On the Internet, you can find a lot of this God level code, but it is not clear. If you look at the code directly, the more you see, the more dizzy you are specified. Therefore, it is recommended that you look at the code of version 1 step by step. Version 2 is useless!.
summary
The difficulty of this problem is to think of greedy ideas first, and then traversal and state derivation.
In fact, it is difficult to deduce the state on the binary tree. You need to be very skilled in the operation of the binary tree.

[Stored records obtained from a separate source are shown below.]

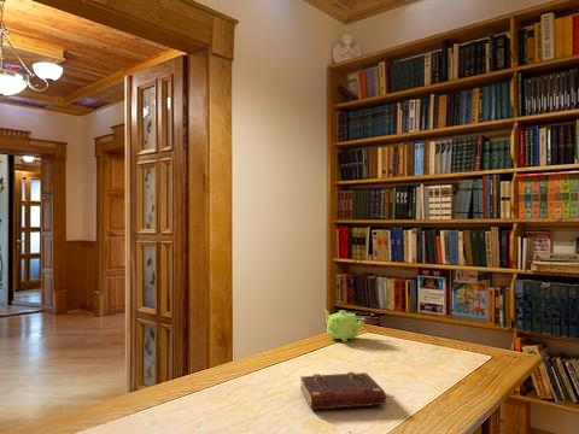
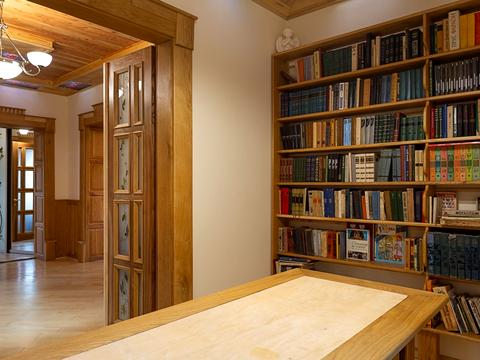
- teapot [322,309,365,344]
- book [299,371,387,411]
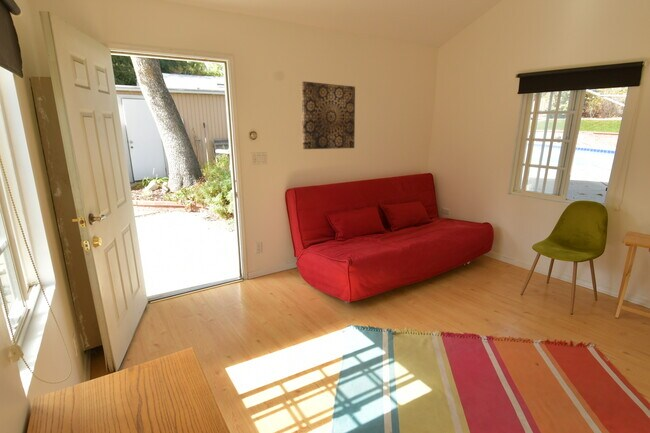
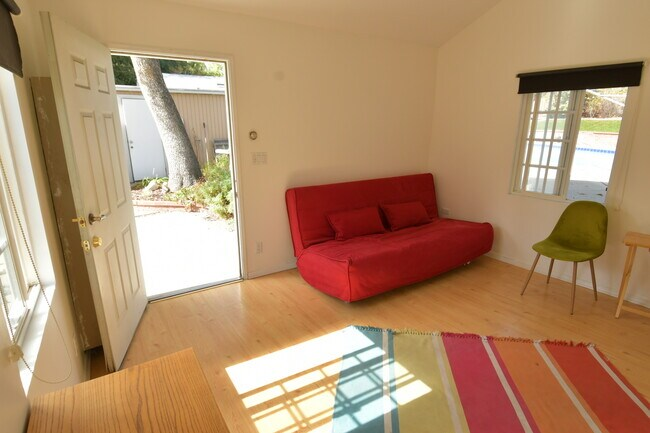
- wall art [300,80,356,150]
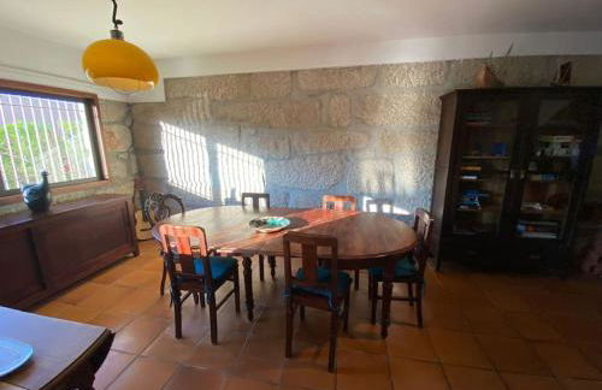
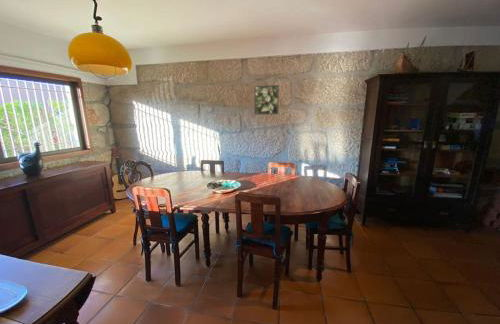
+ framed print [253,84,280,115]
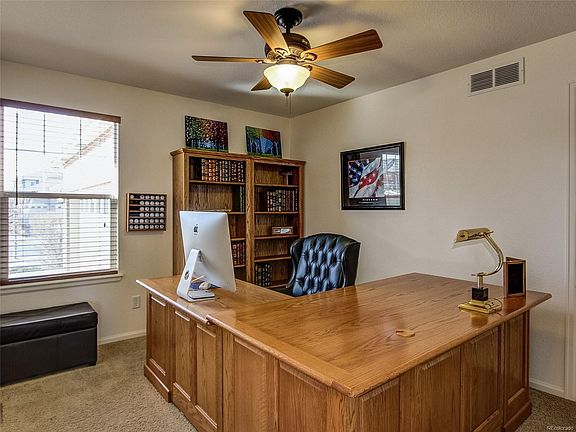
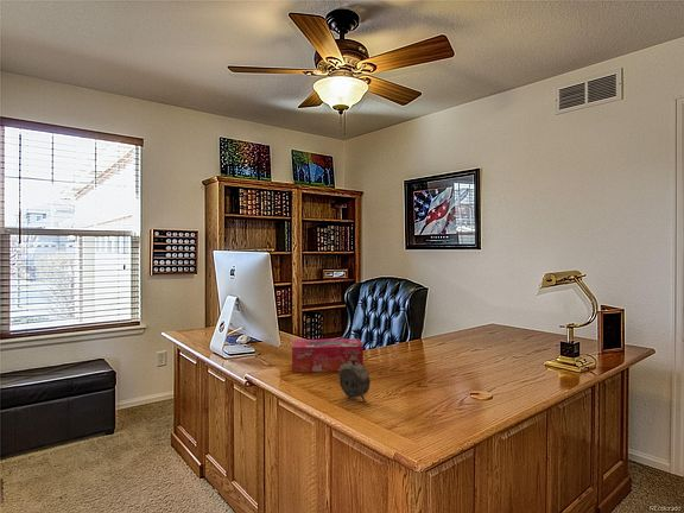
+ tissue box [291,337,365,373]
+ alarm clock [338,352,370,404]
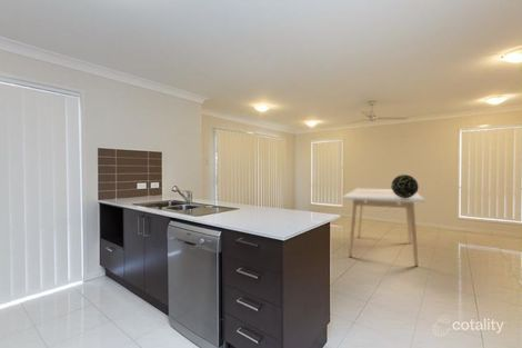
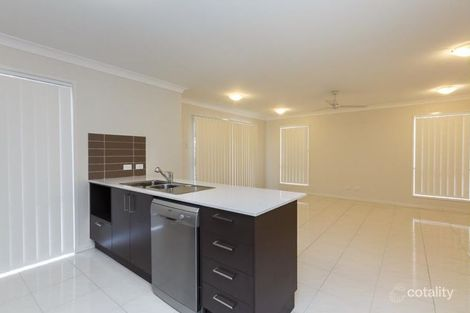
- dining table [341,187,426,267]
- decorative globe [390,173,420,199]
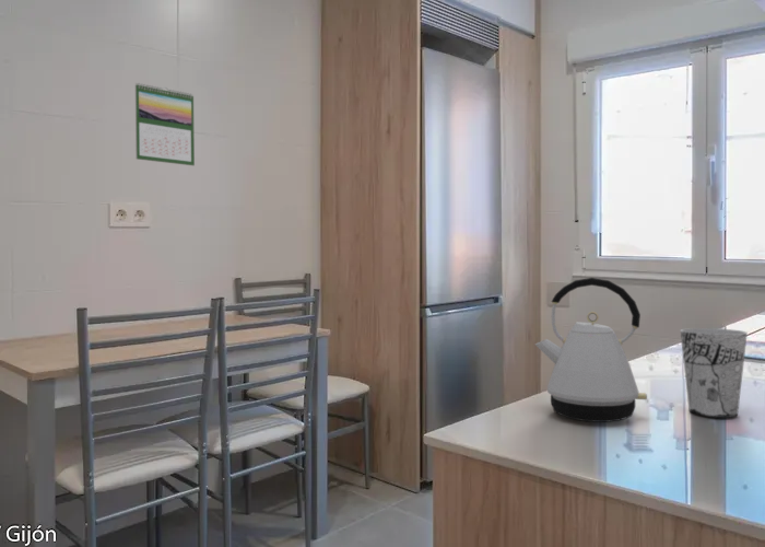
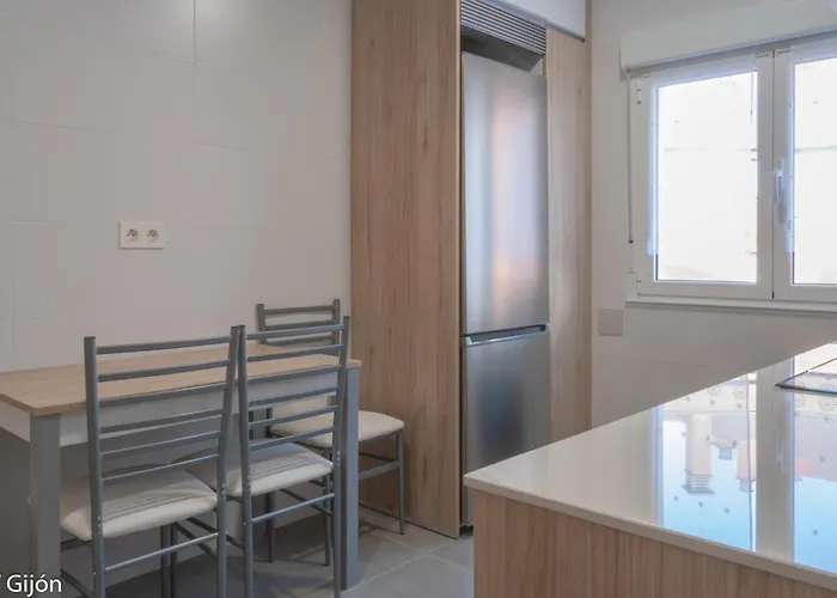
- kettle [534,277,648,423]
- calendar [134,82,196,166]
- cup [679,327,749,419]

This topic is a real hard, everyone feel, ha ha.
Other language versions
Java
class Solution {
private int count = 0;
public int minCameraCover(TreeNode root) {
if (trval(root) == 0) count++;
return count;
}
private int trval(TreeNode root) {
if (root == null) return -1;
int left = trval(root.left);
int right = trval(root.right);
if (left == 0 || right == 0) {
count++;
return 2;
}
if (left == 2 || right == 2) {
return 1;
}
return 0;
}
}
Python
class Solution:
def minCameraCover(self, root: TreeNode) -> int:
# Greedy Algo:
# Install cameras from bottom to top: skip leaves to minimize the number of installations, local optimization - > global optimization
# First install the parent node of leaves, and then install a camera every two layers of nodes until Head
# 0: the node is not overwritten
# 1: This node has cameras
# 2: This node has overrides
result = 0
# Traversal from bottom to top: post order (left and right middle)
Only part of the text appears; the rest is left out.